→ **TASK LIST**:
A: Name every user who posts in the forum thread about the vanilla bottle.
B: Pick up the forum thread about the vanilla bottle after its final sentence and keep writing.

→ **TEXT**:
- - -
# Curious to see how much a bottle is worth.



## dmls66 (Aug 5, 2012)

I have a bottle of Arbuckle Brothers Flavoring Extract of Vanilla and the box it came in. . It still has the cork in it and is about 1/2 full. It was never opened. A great or great-great relative had a store and this was left over. The back of the bottle says "Arbuckle Bros Chicago". I was wondering how much it would be worth. The picture was too big so I uploaded the bottle and will upload the box seperately. Thank you.


----------



## dmls66 (Aug 5, 2012)

Here is the box.


----------



## epackage (Aug 5, 2012)

Hi, the bottle doesn't have all that much value, maybe $5-10 on it's best day because of the box. I wish I had better news, welcome to the forum...


----------



## surfaceone (Aug 5, 2012)

Hello Darlene,

 Those are some very large, and out of focus photos. Is your bottle embossed, or label only? I can't speak to the value, but don't imagine it would exceed a Jackson. Vanilla extracts just don't get much respect.
- - -
→ **DATA BELOW**:

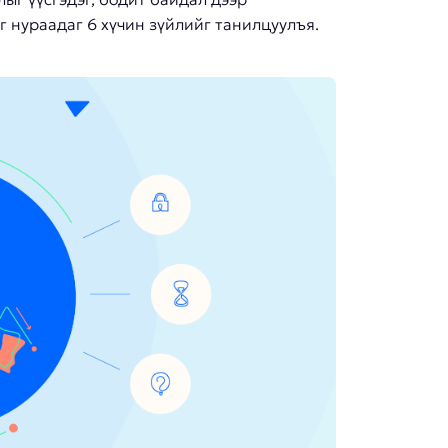
г нураадаг 6 хүчин зүйлийг танилцуулъя.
- - -
→ **RESPONSES FOR EACH TASK**:
A: dmls66, epackage, surfaceone

B:
 A previous Arbuckle discussion is HERE.


----------



## dmls66 (Aug 5, 2012)

Surfaceone, The picture was of both so I had to crop the picture. It was too large to upload. I am new to this so not sure how to do it  []
 The bottle is embossed on the back.
 Thanks for the comment and also thank you epackage.


----------



## botlguy (Aug 5, 2012)

I can add only that the bottle and box together are better than either alone but they still have way more sentimental value than monetary but that's the most important anyway.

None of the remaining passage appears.